In our study, antibiotics sold from drug shops without prescription included those which are on the list of critically important antimicrobials for human medicine [33] namely ceftriaxone, cefixime, ciprofloxacin and azithromycin. The widespread and inappropriate use of broad-spectrum and critical antibiotics for human health is serious concern for antibiotic stewardship [34, 35].

Strengths of the study include the new insights gained by examining gender dimensions of antibiotic purchasing across rural and urban settings, thereby contributing to the gender equality and social inclusion (GESI) agenda. An innovation of this study was the inclusion of drug shops selling medicines for humans, animals or both. Limitations of the study include the scarcity of animal medicine shops in the urban area, hence only one was recruited to the study which may not be generalisable. Shops selling both human and animal medicine were only present in the rural area and reflect the more informal and unregulated aspects of drug shops in rural compared to urban areas. Further, we did not have an inventory of shops from which to select at random, but rather selected shops through snowball sampling, giving rise to the possibility of selection bias. Finally, the presence of a researcher during the observations may have affected dispensing practices or customer behaviours, due to the Hawthorne effect [36]. We endeavoured to minimise this effect by making the observations as unobtrusive as possible. The effect of an observer would likely lead to more appropriate practices (e.g. a lower rate of non-prescription use or fewer non-prescription antibiotics sales) and hence an underestimate of the actual rates of over-the-counter sales of antibiotics. Nevertheless, over-the-counter sales without prescription were very common. Future research with a larger sample of animal medicine shops would be a valuable addition, as well as following animal drug shop staff who visit clients on site or by telephone.

This study can help to identify priority audiences and target behaviours for improving antibiotic stewardship. A high proportion of rural drug shop owners did not have the required pharmacy qualifications, and several had no qualifications. In other studies, rural drug shops had less knowledge of antibiotic generation and appropriate prescribing, and reported less contact with medical representatives who provide information on antibiotics, compared to urban shop staff [25]. The common practice of purchasing antibiotics by proxy for a patient is another behaviour to target to prevent inappropriate antibiotic use. Rural customers buying antibiotics for animals, most of whom were men, were the least likely to use a prescription and are another important target group.

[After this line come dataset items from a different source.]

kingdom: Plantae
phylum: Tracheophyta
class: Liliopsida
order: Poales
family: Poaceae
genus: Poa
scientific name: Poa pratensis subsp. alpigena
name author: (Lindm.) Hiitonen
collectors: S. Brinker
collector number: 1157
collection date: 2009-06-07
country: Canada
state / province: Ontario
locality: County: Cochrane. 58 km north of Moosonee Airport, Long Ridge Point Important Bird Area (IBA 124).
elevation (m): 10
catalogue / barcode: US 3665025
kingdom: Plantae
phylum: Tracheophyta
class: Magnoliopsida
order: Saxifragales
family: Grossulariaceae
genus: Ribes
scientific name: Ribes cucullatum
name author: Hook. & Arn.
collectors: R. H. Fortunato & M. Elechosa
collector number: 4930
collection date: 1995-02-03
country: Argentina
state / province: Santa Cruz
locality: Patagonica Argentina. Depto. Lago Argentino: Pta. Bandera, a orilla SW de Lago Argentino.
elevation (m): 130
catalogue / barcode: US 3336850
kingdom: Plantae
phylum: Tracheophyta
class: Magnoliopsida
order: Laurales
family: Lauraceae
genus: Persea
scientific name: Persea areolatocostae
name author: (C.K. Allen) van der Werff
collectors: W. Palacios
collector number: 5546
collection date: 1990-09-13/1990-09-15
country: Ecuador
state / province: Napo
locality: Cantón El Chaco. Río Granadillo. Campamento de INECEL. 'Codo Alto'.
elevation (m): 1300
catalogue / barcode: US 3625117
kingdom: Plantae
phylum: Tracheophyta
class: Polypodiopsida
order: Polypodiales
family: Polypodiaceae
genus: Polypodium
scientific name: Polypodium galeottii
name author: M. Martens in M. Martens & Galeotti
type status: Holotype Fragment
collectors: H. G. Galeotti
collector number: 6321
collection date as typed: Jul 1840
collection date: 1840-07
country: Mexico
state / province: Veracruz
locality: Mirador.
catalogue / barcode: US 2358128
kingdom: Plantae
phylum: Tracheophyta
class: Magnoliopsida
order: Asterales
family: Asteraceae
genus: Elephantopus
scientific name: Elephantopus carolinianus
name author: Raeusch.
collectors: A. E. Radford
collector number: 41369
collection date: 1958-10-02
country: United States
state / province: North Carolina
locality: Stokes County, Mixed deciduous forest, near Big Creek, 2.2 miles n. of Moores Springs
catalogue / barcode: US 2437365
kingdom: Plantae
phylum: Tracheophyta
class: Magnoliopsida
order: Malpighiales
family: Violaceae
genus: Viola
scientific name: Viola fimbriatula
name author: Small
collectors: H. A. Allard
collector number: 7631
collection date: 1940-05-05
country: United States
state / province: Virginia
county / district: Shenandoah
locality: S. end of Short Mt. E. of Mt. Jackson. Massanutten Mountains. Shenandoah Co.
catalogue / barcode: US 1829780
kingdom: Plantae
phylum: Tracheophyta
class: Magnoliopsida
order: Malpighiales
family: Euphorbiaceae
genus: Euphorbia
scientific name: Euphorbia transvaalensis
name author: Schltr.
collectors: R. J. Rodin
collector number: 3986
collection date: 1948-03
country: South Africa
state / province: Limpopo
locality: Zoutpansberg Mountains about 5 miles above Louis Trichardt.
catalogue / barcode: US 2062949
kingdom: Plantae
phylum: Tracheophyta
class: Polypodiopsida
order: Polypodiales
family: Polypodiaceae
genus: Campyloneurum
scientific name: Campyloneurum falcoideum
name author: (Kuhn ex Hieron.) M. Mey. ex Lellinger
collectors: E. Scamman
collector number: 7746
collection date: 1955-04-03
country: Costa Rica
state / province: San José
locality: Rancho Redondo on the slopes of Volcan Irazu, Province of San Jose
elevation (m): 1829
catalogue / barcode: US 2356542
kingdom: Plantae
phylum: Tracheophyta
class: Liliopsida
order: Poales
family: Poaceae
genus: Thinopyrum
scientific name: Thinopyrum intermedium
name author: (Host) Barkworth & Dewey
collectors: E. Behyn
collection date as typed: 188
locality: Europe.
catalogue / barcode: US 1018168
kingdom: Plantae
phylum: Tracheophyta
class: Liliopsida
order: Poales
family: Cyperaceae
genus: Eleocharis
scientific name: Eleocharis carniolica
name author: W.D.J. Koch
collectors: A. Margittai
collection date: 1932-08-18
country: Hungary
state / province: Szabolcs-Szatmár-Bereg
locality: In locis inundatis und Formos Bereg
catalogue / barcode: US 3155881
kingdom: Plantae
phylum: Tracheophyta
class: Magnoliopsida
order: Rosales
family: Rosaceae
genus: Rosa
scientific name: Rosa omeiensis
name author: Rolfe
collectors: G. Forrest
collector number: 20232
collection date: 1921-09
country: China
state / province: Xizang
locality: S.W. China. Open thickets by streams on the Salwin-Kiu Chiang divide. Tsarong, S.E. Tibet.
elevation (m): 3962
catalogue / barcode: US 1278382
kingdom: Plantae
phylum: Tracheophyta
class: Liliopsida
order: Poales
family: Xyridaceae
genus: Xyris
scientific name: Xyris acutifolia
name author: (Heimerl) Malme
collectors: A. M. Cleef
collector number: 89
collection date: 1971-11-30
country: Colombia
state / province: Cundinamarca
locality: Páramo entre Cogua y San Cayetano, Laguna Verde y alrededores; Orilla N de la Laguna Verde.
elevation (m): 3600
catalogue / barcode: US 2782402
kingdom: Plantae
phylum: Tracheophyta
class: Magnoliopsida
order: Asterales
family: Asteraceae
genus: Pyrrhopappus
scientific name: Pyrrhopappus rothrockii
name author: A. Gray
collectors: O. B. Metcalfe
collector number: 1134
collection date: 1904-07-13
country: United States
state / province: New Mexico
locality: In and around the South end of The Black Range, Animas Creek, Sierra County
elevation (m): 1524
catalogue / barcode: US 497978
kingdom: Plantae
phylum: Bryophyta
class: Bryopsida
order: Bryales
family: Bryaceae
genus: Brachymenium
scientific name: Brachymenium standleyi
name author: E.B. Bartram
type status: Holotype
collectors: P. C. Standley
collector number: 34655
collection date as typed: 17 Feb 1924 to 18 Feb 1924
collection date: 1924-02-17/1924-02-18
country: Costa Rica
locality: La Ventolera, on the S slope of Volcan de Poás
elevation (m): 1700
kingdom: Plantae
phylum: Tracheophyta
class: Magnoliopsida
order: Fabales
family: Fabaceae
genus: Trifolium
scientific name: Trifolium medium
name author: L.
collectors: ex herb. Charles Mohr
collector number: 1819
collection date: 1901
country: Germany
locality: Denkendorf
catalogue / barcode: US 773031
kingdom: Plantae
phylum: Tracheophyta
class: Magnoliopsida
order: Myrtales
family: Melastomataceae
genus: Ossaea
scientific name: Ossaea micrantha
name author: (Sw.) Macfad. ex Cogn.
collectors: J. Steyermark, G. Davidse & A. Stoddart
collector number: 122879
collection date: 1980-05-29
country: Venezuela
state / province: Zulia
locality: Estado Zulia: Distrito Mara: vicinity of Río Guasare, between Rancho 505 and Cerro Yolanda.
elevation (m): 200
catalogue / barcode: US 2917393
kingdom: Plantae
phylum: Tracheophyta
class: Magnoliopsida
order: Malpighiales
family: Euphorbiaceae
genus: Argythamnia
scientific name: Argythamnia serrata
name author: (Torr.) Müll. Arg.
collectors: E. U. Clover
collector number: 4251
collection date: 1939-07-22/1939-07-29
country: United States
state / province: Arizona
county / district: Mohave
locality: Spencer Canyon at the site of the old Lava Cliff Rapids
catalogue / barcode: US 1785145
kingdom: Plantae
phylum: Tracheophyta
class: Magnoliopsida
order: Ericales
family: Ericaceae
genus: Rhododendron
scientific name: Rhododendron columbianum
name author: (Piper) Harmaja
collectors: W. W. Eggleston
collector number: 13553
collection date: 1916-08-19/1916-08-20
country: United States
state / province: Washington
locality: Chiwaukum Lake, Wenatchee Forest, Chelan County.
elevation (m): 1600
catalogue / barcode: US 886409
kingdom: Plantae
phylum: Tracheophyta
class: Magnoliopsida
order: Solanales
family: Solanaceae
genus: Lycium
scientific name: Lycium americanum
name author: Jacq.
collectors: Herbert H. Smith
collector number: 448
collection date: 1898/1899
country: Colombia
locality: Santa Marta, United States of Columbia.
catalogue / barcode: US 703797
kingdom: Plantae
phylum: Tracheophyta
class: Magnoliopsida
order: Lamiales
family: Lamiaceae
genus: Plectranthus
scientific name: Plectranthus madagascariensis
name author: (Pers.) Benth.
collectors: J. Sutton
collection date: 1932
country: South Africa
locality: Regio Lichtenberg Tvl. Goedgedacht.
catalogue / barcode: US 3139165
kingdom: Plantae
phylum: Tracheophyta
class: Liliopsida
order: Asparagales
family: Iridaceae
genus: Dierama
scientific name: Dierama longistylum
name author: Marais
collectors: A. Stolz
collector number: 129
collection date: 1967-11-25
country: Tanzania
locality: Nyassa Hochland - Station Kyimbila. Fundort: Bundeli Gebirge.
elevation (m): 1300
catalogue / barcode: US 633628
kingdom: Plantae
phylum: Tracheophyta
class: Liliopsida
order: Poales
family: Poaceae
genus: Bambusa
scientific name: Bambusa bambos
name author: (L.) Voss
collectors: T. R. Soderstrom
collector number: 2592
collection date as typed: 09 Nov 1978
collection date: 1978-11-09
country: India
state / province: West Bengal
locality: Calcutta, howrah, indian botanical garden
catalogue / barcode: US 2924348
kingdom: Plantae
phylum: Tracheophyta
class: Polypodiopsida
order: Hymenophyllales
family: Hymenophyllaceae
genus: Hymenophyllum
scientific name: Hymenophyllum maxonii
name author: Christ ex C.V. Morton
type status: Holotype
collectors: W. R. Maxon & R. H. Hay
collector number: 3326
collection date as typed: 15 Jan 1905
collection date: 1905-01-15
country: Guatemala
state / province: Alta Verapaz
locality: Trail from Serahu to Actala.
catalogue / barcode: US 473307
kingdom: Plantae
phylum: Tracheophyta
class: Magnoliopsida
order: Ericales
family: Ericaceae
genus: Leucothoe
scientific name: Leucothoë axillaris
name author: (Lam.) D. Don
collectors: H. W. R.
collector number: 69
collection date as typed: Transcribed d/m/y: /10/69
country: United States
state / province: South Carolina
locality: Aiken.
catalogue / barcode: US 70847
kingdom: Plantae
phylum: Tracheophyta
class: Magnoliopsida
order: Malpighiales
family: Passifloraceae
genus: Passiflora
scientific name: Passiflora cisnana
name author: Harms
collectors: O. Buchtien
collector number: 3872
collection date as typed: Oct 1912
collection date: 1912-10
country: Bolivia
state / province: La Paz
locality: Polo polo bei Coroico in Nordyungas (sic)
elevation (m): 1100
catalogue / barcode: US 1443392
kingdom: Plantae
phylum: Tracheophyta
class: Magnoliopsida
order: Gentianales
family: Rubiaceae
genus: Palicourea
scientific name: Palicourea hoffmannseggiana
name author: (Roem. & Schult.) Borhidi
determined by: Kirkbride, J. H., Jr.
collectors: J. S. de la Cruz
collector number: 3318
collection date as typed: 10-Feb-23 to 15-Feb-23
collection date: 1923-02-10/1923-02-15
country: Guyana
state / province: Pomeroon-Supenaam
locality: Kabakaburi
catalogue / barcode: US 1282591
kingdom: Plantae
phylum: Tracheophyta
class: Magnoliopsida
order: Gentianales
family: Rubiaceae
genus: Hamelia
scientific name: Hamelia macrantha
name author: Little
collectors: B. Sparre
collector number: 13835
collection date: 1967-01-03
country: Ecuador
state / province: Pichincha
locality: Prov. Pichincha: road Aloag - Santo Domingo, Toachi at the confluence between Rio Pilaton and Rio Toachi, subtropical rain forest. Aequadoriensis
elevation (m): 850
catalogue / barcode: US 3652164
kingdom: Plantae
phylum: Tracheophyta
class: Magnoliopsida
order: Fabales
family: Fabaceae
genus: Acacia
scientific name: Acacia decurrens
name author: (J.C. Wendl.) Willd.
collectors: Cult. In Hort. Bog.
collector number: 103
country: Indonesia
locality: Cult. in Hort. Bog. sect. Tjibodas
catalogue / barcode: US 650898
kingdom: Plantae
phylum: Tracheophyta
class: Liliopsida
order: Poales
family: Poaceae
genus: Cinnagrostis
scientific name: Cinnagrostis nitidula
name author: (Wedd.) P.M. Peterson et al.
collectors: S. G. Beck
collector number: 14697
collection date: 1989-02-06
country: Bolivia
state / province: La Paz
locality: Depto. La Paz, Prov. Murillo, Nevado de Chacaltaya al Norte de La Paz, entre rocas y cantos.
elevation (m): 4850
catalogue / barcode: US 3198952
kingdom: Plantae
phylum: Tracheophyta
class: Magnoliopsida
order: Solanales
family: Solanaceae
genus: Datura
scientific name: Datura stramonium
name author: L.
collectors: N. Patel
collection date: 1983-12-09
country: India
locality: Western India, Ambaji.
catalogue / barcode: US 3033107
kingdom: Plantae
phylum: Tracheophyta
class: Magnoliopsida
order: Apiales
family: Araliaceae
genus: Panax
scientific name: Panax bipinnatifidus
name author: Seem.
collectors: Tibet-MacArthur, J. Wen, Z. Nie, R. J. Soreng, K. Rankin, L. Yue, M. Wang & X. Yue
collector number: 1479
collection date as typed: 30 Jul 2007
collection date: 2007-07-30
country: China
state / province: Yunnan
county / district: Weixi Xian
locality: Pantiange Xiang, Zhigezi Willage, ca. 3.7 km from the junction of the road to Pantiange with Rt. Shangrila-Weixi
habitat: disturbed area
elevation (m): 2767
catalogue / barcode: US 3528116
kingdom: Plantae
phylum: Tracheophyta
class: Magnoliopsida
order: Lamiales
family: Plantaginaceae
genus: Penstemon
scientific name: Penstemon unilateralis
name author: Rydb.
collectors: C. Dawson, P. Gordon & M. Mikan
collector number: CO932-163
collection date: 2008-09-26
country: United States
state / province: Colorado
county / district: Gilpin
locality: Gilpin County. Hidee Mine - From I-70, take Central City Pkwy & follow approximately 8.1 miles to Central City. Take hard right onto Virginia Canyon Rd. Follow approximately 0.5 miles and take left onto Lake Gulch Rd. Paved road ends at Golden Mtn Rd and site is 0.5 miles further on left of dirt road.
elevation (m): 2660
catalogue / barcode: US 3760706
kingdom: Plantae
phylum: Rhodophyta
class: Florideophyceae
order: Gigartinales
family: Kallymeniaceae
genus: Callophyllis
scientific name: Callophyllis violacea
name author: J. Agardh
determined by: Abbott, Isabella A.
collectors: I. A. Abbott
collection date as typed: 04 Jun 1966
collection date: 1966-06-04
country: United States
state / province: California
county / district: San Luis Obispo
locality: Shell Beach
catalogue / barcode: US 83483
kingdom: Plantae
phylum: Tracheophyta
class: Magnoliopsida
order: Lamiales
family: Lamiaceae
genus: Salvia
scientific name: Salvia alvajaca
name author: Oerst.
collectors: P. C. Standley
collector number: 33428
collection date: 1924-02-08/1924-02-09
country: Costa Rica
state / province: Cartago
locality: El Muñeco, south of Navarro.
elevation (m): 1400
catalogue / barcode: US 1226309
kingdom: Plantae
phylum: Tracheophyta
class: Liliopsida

The challenge for universal health coverage and antibiotic stewardship is balancing the affordability and accessibility of drug shops against the difficulties of regulation, qualifications and risks of inappropriate antibiotic dispensing. The Bangladesh National Drug Policy aims to ensure good pharmacy practices at the point of sale of antibiotics [20]. These measures could improve antibiotic stewardship, but the lack of access to qualified healthcare professionals for those who need antibiotics is still likely to remain for a large proportion of the population. Future studies should incorporate gender dimensions of antibiotic purchase and consumption across the One Health spectrum to inform interventions and incorporate these dimensions into National Action Plans.